Последний раз такое чувство безысходности наполняло его, кажется, в тот день, когда умер Леопард. Никто не скорбел по нему, не вспоминал, Крысы просто нашли себе нового Вожака и все вокруг зажили своей привычной жизнью, словно ничего и не произошло. Вот только Свист тогда думал, что у него сердце из груди вырвали. Пусть они никогда не жили в одной стае, пусть у них были разные Вожаки и видение жизни разительно отличалось, но Свист всегда дорожил теми крохами дружбы, которые связывали его с Леопардом. И через три дня после его смерти, когда уже большая часть его картин была замазана, и только то, что Стервятник замазал эмульсией подавало ложные признаки жизни, вот тогда-то Свист пообещал себе, что никогда ни к кому больше не привяжется. И недавно нарушил своё обещание.

Вот только стены знали, что та история с Леопардом искажена мальчишеским восприятием. Его никто никогда не забывал. До сих пор помнят.

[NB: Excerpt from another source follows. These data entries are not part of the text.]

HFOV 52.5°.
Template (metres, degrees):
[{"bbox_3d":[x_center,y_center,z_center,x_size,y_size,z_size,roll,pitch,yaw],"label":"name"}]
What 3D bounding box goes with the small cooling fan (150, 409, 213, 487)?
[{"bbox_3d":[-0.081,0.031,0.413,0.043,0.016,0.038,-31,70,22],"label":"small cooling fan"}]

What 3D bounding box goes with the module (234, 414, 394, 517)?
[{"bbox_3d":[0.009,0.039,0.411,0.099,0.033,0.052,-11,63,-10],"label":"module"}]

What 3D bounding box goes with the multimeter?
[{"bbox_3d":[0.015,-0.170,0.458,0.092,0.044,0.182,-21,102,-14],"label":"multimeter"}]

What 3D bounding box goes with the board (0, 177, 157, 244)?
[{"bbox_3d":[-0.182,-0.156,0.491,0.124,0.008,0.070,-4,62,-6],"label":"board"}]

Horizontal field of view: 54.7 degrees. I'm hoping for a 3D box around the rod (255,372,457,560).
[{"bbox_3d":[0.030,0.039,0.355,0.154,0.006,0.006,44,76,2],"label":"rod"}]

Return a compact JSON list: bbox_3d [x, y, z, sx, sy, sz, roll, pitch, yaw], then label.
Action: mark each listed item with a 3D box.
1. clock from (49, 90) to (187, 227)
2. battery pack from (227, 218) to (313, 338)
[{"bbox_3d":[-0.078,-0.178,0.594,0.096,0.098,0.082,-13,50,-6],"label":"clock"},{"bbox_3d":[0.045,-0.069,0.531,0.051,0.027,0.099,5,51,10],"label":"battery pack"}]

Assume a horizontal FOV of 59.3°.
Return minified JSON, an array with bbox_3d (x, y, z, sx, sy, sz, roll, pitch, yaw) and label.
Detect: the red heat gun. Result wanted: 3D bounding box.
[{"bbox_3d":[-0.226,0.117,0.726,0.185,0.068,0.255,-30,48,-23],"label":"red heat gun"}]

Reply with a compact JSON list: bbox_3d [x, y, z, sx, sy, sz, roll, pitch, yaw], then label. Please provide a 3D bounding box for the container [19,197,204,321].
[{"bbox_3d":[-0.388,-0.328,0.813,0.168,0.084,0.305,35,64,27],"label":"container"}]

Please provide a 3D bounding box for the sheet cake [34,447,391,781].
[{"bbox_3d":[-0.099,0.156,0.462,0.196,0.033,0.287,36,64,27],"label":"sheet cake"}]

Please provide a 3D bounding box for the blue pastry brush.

Но Свисту об этом не нашепчешь, на правду глаза не откроешь, а Мираж, как правило, зажимает уши.

— Где же тогда тебе место? — Стервятник наклоняет голову вбок, дожидаясь ответа, а когда его не получает, то протягивает руку и открывает дверь в Третью, пропуская Свиста вперед. Парень понуро проковыливает внутрь, и ложится на свою кровать. Стервятнику он больше ничего не говорит, да, тому слов и не требуется.

Уже через час Стервятник, Красавица и несколько других Птиц поведут Свиста в Могильник, потому что его спина разболится настолько, что он не сможет даже повернуться на бок. Но пока об этом никто не знал, и все пытались заснуть.

Мираж тем временем аккуратно закрыла за собой дверь в спальню и села на кровать. Спица уже спала, с головой укрывшись одеялом, и девушке очень не хотелось её будить. Пол дня она слушала о том, какой Бандерлог Лэри (Лэри!!!) прекрасный и замечательный, и слушать это пришлось бы ещё дольше, если бы Мираж не сбежала к Рыжему, так что, пусть уж соседка спит. В тишине даже лучше.

Девушка тихо вздохнула и раздвинула шторы на окне с захламлённым подоконником. Свет почти полной луны проник в небольшую комнатку и наполнил её тусклым свечением. Это было красиво. Для полноты картины не хватало только стрёкота сверчков, но и без него можно было обойтись.

Вся эта атмосфера убаюкивала, а от выпитого в компании Рыжего алкоголя, спасть хотелось её сильнее. Поэтому прямо так, скинув ботинки и не переодеваясь в пижаму, Мираж забралась на свою кровать и свернулась в ней калачиком. Она часто любила так спать, когда была совсем маленькой. Обычно, она устраивалась у мамы под боком, а та гладила её по голове и пела колыбельные песни.

Сама того не замечая, девушка начала напевать себе под нос, но, когда на место приятной песни из детства пришли тихие всхлипы, она замолчала. Уж чего, а плакать она никогда не любила. В детстве наплакалась достаточно.